By Caroline Benveniste
Faicco’s on Bleecker is definitely worth a visit for, among other things, their divine sopressata which Eater critic Robert Sietsema says is “every bit as good as anything you can get in Italy, perhaps better.” The Faicco story begins in Italy and is a complicated one that goes back 115 years, involves different locations, and has a large cast of characters, most of whom are named Edward or Joseph. Eduardo Faicco grew up in Sorrento in Southern Italy, and like everyone from that area, raised livestock and learned butchering skills. In 1896 he moved to New York, and in 1900 opened the first Faicco’s on Elizabeth Street. Later the store moved to 152 Thompson near Houston. In 1943, Joseph, one of Eduardo’s sons, opened a larger store in Dyker Heights, Brooklyn. The Manhattan store moved to its current location in the late 40’s or early 50’s when the family purchased the building. In a New York Times article on Faicco’s by Craig Claiborne from April 1975, the author mentions that he first heard of the store around 1955 from James Beard.
Joseph Faicco, who had opened the Brooklyn store, had two sons who stayed in the business, Joseph and Edward. Joseph took over the Bleecker Street store, and Edward stayed in Brooklyn and later was joined by his children Eddie, Lewis and Matthew. When Joseph retired from the Bleecker Street store in 1996, Eddie, his nephew, took over.
In 1996, the store sold mostly meat and groceries. Today, that is no longer the case. Eddie changed the name of the store from “Faicco’s Pork Store” to “Faicco’s Italian Specialties” in 1999 and later added a selection of prepared foods made in the small kitchen at the back of the store, mostly from family recipes (the same tomato sauce recipe has been used for the last 30 years). These include lasagna, baked ziti, eggplant parmesan, and rice balls. Faicco’s has even gotten into the catering business in the last two years.
During the last 20 years, the number of employees has increased from 6 to 10, and the pace has become more frenetic, particularly during the bustling lunch hour. But the staff is extremely helpful and friendly, with many of them long-time employees. Social media has helped the business because people post pictures of the food and that encourages others to come. The sausage and broccoli rabe sandwich is insanely popular. The chicken parm is delicious and extremely large (three or four chicken cutlets, tomato sauce and homemade mozzarella). Do not attempt to eat it alone! Food bloggers and Yelpers endlessly analyze and praise the Italian hero.
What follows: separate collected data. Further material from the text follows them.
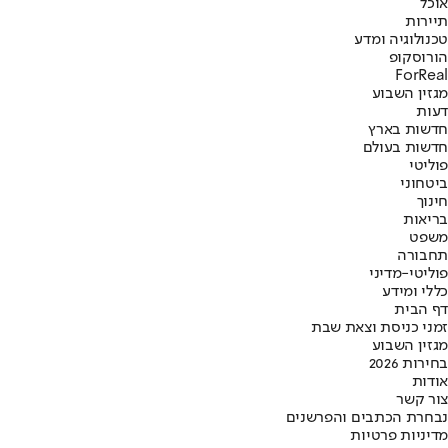
אוכל
תיירות
טכנולוגיה ומדע
הורוסקופ
ForReal
מגזין השבוע
דעות
חדשות בארץ
חדשות בעולם
פוליטי
ביטחוני
חינוך
בריאות
משפט
תחבורה
פוליטי-מדיני
כללי ומידע
דף הבית
זמני כניסת וצאת שבת
מגזין השבוע
בחירות 2026
אודות
צור קשר
נבחרת הכתבים והפרשנים
מדיניות פרטיות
But if you prefer to prepare your own food, there are lots of ingredients available. There is a solid wall of groceries, mostly Italian, breads (some homemade) and cheeses. There is meat, and the sausages, fresh and cured, are a stand-out. They are made at the Brooklyn location where Eddie’s brothers still work, his father having passed away in 2002. But no longer do the salamis hang down over the counter as shown in the old pictures on display – now there is a temperature-controlled curing room on the second floor.
Eddie started working after school in the Brooklyn store when he was 12 or 13, and now has a 14 year old daughter Jillian who comes and helps out on weekends. Hopefully she will be the fifth generation of Faicco’s at the store and will, like her father, nimbly recognize and adapt to food trends while respecting the heart of the business that Eduardo started in 1900.
Minestrone and Sausage
1 ½ cups dried cannellini beans*
2 carrots, sliced
2 stalks celery, diced
1 leek, sliced
1 onion, coarsely diced
2 tablespoons olive oil*
7 cups vegetable stock
2 cups chopped or pureed tomatoes*
3 parmesan rinds
Salt, pepper to taste
Sachet d’épices (can contain any combination of fresh thyme, oregano, sage, parsley, basil, rosemary, bay leaf and peppercorns, tied up in a cheesecloth)
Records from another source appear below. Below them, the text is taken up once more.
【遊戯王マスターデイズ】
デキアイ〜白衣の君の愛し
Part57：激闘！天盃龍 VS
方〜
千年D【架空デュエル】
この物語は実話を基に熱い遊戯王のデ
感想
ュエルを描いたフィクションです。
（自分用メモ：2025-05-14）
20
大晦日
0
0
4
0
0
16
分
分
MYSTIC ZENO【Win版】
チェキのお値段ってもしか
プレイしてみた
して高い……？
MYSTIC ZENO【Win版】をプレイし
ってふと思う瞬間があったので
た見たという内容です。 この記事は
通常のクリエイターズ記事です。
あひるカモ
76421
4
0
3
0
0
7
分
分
5 medium potatoes, peeled and cubed
½ bunch kale, leaves removed from stalk and thinly sliced
1 cup pasta (ditalini or similar)
1 round parsley and cheese sausage*
(*starred items may be found at Faicco’s)
Soak beans overnight. Drain, add water and cook until almost tender, 45 minutes to an hour. In a large pot, sauté carrots, celery, leek and onion in oil until slightly softened. Add stock, tomatoes, parmesan rinds and sachet d’épices. Add salt and pepper to taste. Cook for ½ hour. Add cooked beans and potatoes, cook for a further ½ hour. Cook pasta separately until it is al dente. Add kale to the soup and cook 5 minutes or until the kale has wilted but is still bright green. Add cooked pasta, heat through. Remove parmesan rinds and sachet d’épices, adjust seasonings, and serve with grated parmesan and grilled or pan fried sausage on the side.